Text provided: Begin
It turns out that I’m an idiot who can’t count. I forgot one key superhero movie which is awesome, easily in the top 5, and when I looked at the other 4, none could in all good conscience be thrown out in favour of Spiderman 3, which I loved even if everyone says it’s bad.

The one I forgot is now at number 4. I think it’s that good.

5. X2
You know the X-Men franchise takes itself pretty seriously – at least this far in its run – from the fact that it opens in Auschwitz. Ooer, dark; Frank Miller, Alan Moore territory here we come. After that it comes together very nicely as one of only 2 successful multi-protag superhero movies. A raft of terrific actors have a great time with a good screenplay.

4. The Incredibles
I remember watching this at the cinema with my daughters and being impressed at a film which could hugely entertain a pre-school child, a teen and an adult. The story structure is terrific, the pace never lets up, the humour sections are genuinely funny and not just saddo cheese-fests (I particularly loved the costume fitting). It’s not easy to write a great story that has pace, humour, always with an eye on the video game opportunity. I think The Incredibles really pulls it off. My only teentsy concern is the self-referential nature of the movie, with its commentary on the nature and perception a world in which superheroes exist. It seemed a very original twist on the superhero mythology when Alan Moore did it in ‘Watchmen’, but now seems a bit passe. Then again most people haven’t read ‘Watchmen’.

3. Spiderman
I love Tobey Maquire and have always loved Peter Parker. Green Goblin was a great villain to pick for the Spidey movie. Peter’s growing delight with his powers and the way that, despite being a superhero he only slowly dispels his nerdy-boy persona, are the stand-out bits for me. Yes, the swinging is all very good too, love the swinging and the wall-crawling.Everyone in this movie is just great, but Jonah Jameson is a special delight.

2. Superman II
I almost put this top. It’s not top of anyone else’s list, as far as I know, which makes me think; where were you people in 1980? Don’t you realise the significance to those of us who were lovelorn teens, of the moment when Clark tells Lois that he’s Superman? Their first kiss is up there with Han Solo’s kiss with Princess Leia as one of the defining movie smooches for people my age! We also get to learn more about Supe’s homeworld, see the camp wonderfulness of the exiled Kryptonians and actually worry that Superman may not win the day. The end somewhat spoils it, with Clark being allowed to get his powers again. I see that it’s called for, but basically, it’s a deus ex machina.
Text provided: End
▶ Task requirements: Can you reproduce the passage of the superhero movie ranking above, starting with the words containing "The one I forgot" and ending with "a good screenplay."?
Records: Begin
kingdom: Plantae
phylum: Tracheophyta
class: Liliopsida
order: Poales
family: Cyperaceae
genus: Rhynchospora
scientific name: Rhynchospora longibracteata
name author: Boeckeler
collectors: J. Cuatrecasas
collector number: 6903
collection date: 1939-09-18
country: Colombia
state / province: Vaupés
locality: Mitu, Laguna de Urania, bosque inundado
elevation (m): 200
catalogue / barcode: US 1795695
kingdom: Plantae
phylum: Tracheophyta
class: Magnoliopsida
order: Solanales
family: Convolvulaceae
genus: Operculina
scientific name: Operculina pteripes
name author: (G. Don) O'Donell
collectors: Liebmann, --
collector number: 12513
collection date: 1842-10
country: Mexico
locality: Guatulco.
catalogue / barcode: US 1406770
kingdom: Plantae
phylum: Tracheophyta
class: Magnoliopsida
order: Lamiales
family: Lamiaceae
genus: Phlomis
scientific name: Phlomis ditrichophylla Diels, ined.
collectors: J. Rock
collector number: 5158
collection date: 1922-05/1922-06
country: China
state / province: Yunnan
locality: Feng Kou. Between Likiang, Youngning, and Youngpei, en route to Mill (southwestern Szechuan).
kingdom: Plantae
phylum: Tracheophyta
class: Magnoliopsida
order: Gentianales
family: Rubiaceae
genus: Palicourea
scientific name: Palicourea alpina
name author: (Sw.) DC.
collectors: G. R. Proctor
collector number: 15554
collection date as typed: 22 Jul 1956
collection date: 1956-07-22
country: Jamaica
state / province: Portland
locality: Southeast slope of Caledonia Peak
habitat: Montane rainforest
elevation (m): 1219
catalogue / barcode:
Records: End
▶ Result:
The one I forgot is now at number 4. I think it’s that good.

5. X2
You know the X-Men franchise takes itself pretty seriously – at least this far in its run – from the fact that it opens in Auschwitz. Ooer, dark; Frank Miller, Alan Moore territory here we come. After that it comes together very nicely as one of only 2 successful multi-protag superhero movies. A raft of terrific actors have a great time with a good screenplay.